How to count the occurences of every element in a list in Haskell fast?

Question

I have list of strings that represent classes of classified objects.

["Class 1", "Class 2", "Class 1", "Class 2", "Class 3"] 

would yield [2,2,1] (their order does not matter).

I have tried two functions that do this, both of them are too slow for large lists (thousands of items).

This is the first one that does slighly better than the second one:

uniqueClassesCounts :: [String] -> [Int]
uniqueClassesCounts classNames=
  let uniqueClasses = nub classNames
  in [length (filter (== cls) classNames) | cls <- uniqueClasses]

And the slower one:

uniqueClassesCounts :: [String] -> [Int]
uniqueClassesCounts classNames= map length (group (sort (classNames)))

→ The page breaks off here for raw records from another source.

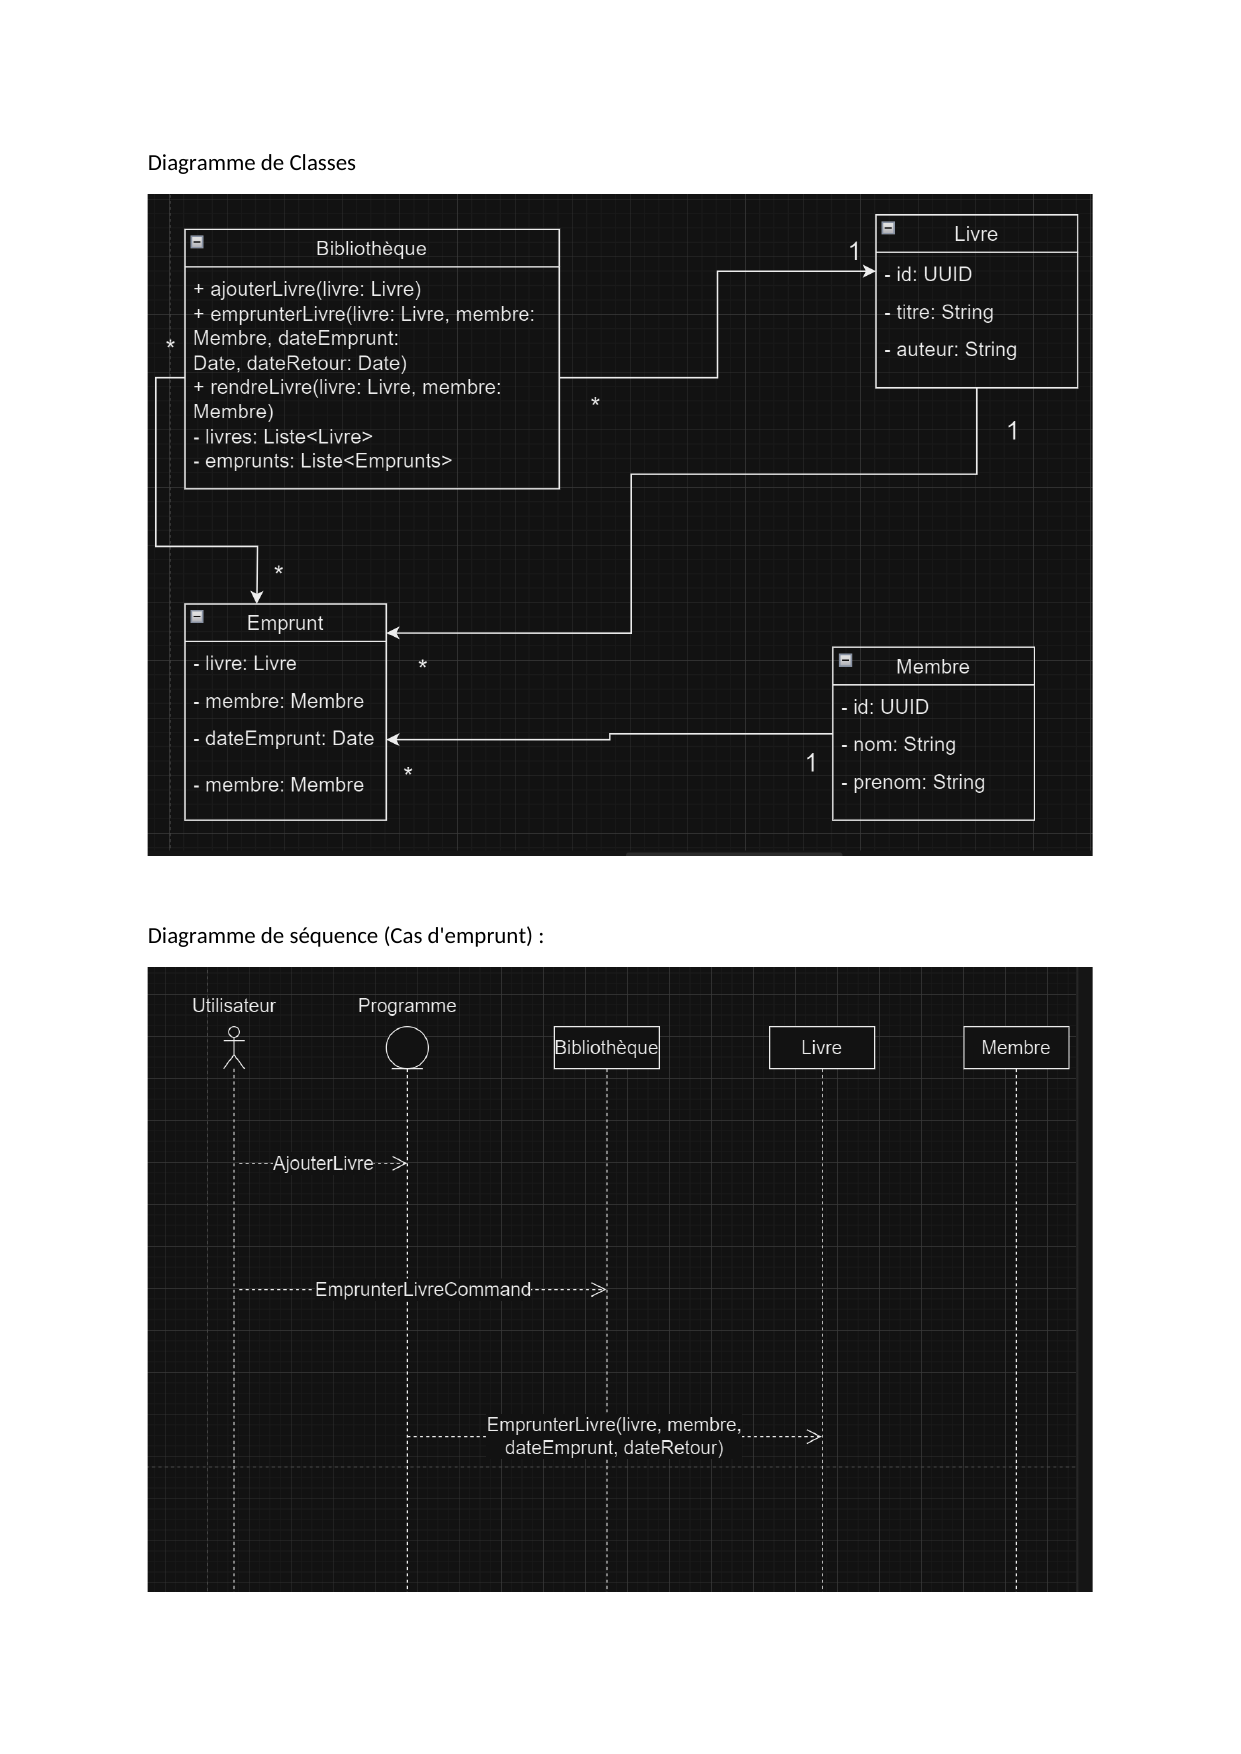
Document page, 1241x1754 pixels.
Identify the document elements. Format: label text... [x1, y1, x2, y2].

text Diagramme de Classes [148, 148, 1093, 176]
text Diagramme de séquence (Cas d'emprunt) : [148, 921, 1093, 949]
picture [147, 194, 1093, 856]
picture [147, 967, 1093, 1592]
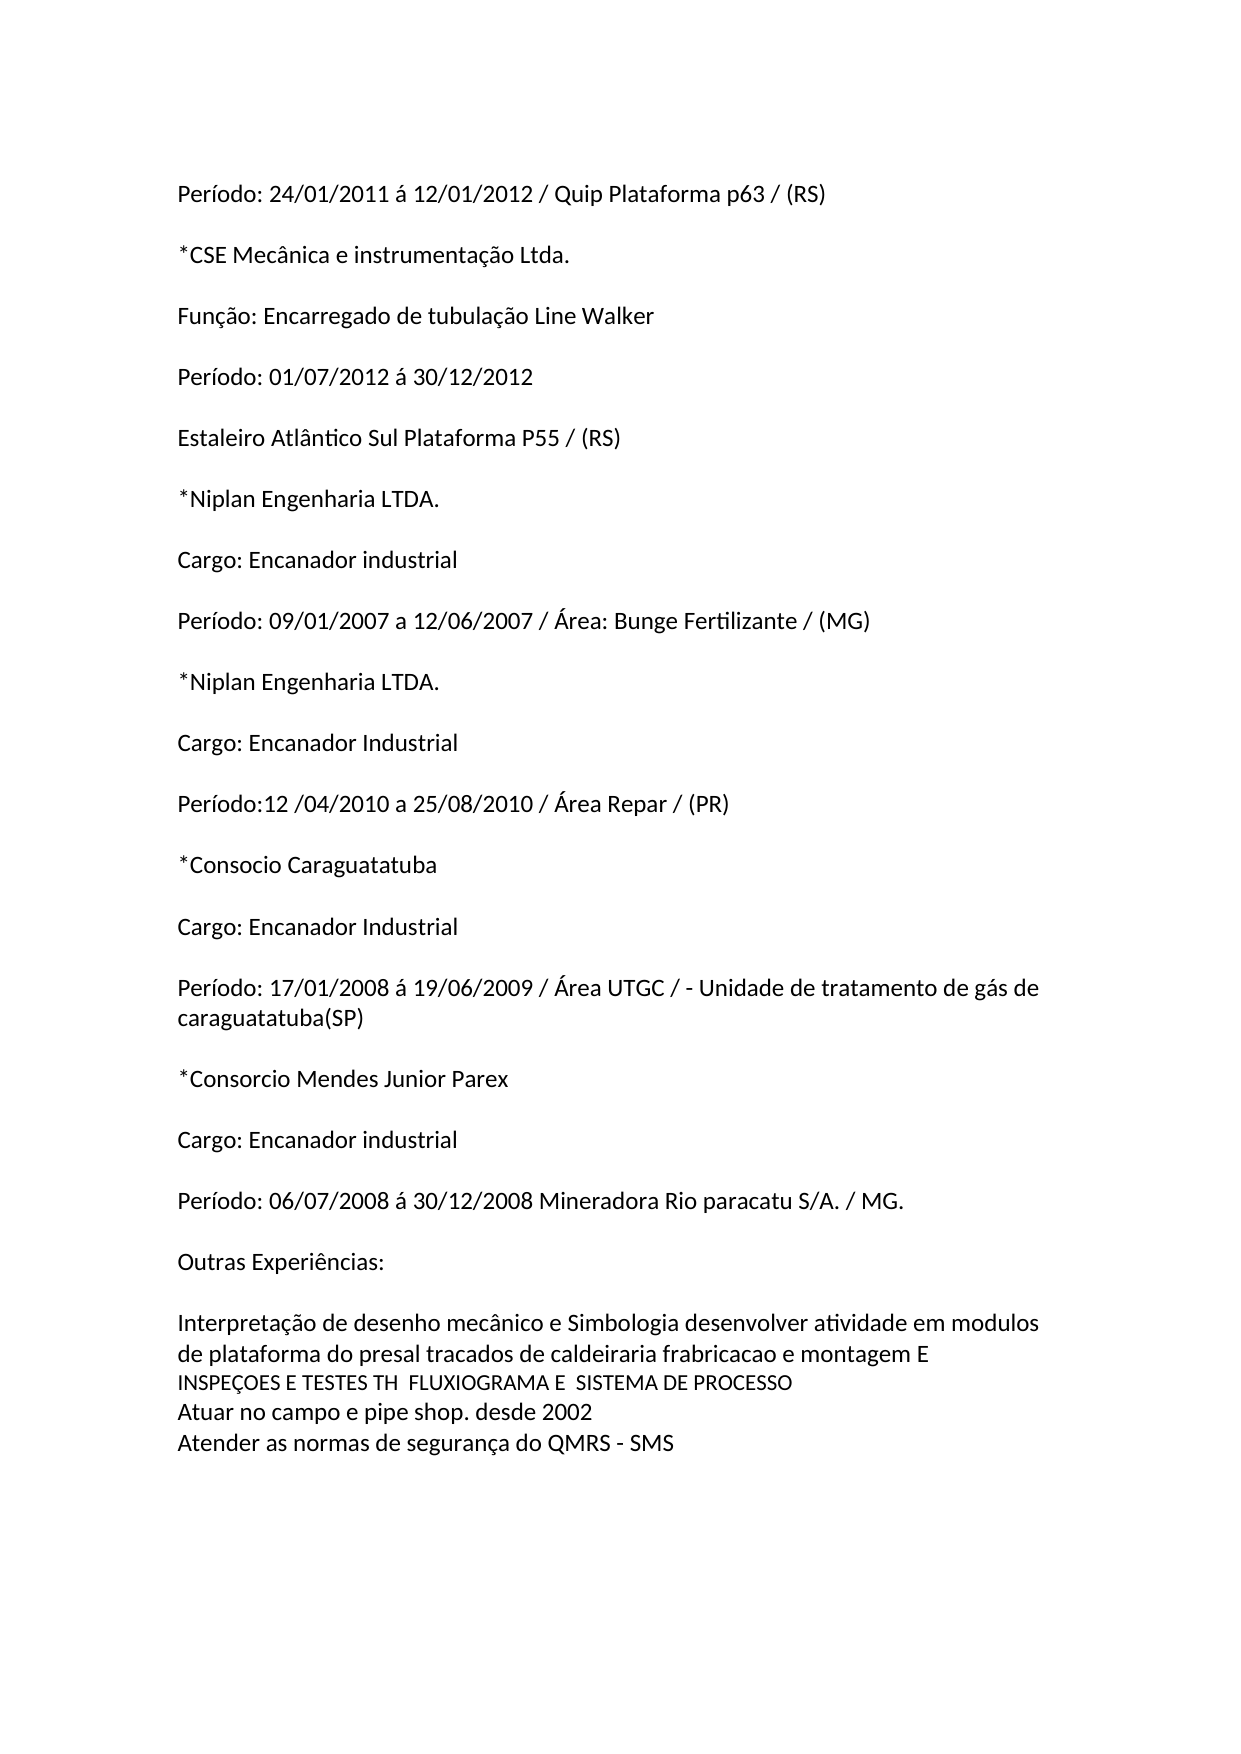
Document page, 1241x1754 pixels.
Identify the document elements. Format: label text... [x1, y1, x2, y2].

text Função: Encarregado de tubulação Line Walker [177, 300, 1063, 331]
text Cargo: Encanador industrial [177, 544, 1063, 575]
text *Niplan Engenharia LTDA. [177, 483, 1063, 514]
text Interpretação de desenho mecânico e Simbologia desenvolver atividade em modulos de plataforma do presal tracados de caldeiraria frabricacao e montagem E [177, 1307, 1063, 1368]
text Atender as normas de segurança do QMRS - SMS [177, 1427, 1063, 1457]
text *Consorcio Mendes Junior Parex [177, 1063, 1063, 1094]
text Cargo: Encanador Industrial [177, 727, 1063, 758]
text Período: 17/01/2008 á 19/06/2009 / Área UTGC / - Unidade de tratamento de gás de caraguatatuba(SP) [177, 972, 1063, 1033]
text INSPEÇOES E TESTES TH FLUXIOGRAMA E SISTEMA DE PROCESSO [177, 1368, 1063, 1396]
text Período: 06/07/2008 á 30/12/2008 Mineradora Rio paracatu S/A. / MG. [177, 1185, 1063, 1216]
text Outras Experiências: [177, 1246, 1063, 1277]
text Estaleiro Atlântico Sul Plataforma P55 / (RS) [177, 422, 1063, 453]
text Cargo: Encanador industrial [177, 1124, 1063, 1155]
text Período: 24/01/2011 á 12/01/2012 / Quip Plataforma p63 / (RS) [177, 178, 1063, 209]
text Período: 09/01/2007 a 12/06/2007 / Área: Bunge Fertilizante / (MG) [177, 605, 1063, 636]
text Cargo: Encanador Industrial [177, 911, 1063, 941]
text *Niplan Engenharia LTDA. [177, 666, 1063, 697]
text *CSE Mecânica e instrumentação Ltda. [177, 239, 1063, 270]
text Período:12 /04/2010 a 25/08/2010 / Área Repar / (PR) [177, 788, 1063, 819]
text Atuar no campo e pipe shop. desde 2002 [177, 1396, 1063, 1427]
text Período: 01/07/2012 á 30/12/2012 [177, 361, 1063, 392]
text *Consocio Caraguatatuba [177, 849, 1063, 880]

I am pretty sure there must be a way to do this in linear time (my brief researched showed that the above functions both work in quadratic time and worse).

How can I make this thing faster? It is the unexpected bottleneck of my code, more than 70% of time is spent on it.

Answer 1

It is probably better to use a HashMap or some other collection that can make lookups efficient.

You could do this with fromListWith :: (Eq k, Hashable k) => (v -> v -> v) -> [(k, v)] -> HashMap k v:

{-# LANGUAGE TupleSections #-}

import Data.HashMap.Strict(fromListWith)

uniqueClassesCounts :: (Eq a, Hashable a) => [a] -> HashMap a Int
uniqueClassesCounts = fromListWith (+) . map (,1)

If you are only interested in the counts, we can use elems :: HashMap k v -> [v]:

{-# LANGUAGE TupleSections #-}

import Data.HashMap.Strict(elems, fromListWith)

uniqueClassesCounts :: (Eq a, Hashable a) => [a] -> [Int]
uniqueClassesCounts = elems . fromListWith (+) . map (,1)